● **The problem**
Please rewrite the text from the records below, substituting "Main Menu" for "Primary Menu" and leaving everything else unchanged. Leave the pictures out of your answer.

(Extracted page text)
= = = =
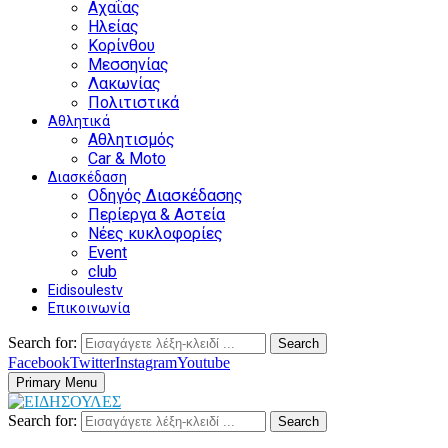
Αχαΐας
Ηλείας
Κορίνθου
Μεσσηνίας
Λακωνίας
Πολιτιστικά
Αθλητικά
Αθλητισμός
Car & Moto
Διασκέδαση
Οδηγός Διασκέδασης
Περίεργα & Αστεία
Νέες κυκλοφορίες
Event
club
Eidisoulestv
Επικοινωνία
Search for:
Search
Facebook
Twitter
Instagram
Youtube
Primary Menu
Search for:
Search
= = = =
● **Task answer**
Αχαΐας
Ηλείας
Κορίνθου
Μεσσηνίας
Λακωνίας
Πολιτιστικά
Αθλητικά
Αθλητισμός
Car & Moto
Διασκέδαση
Οδηγός Διασκέδασης
Περίεργα & Αστεία
Νέες κυκλοφορίες
Event
club
Eidisoulestv
Επικοινωνία
Search for:
Search
Facebook
Twitter
Instagram
Youtube
Main Menu
Search for:
Search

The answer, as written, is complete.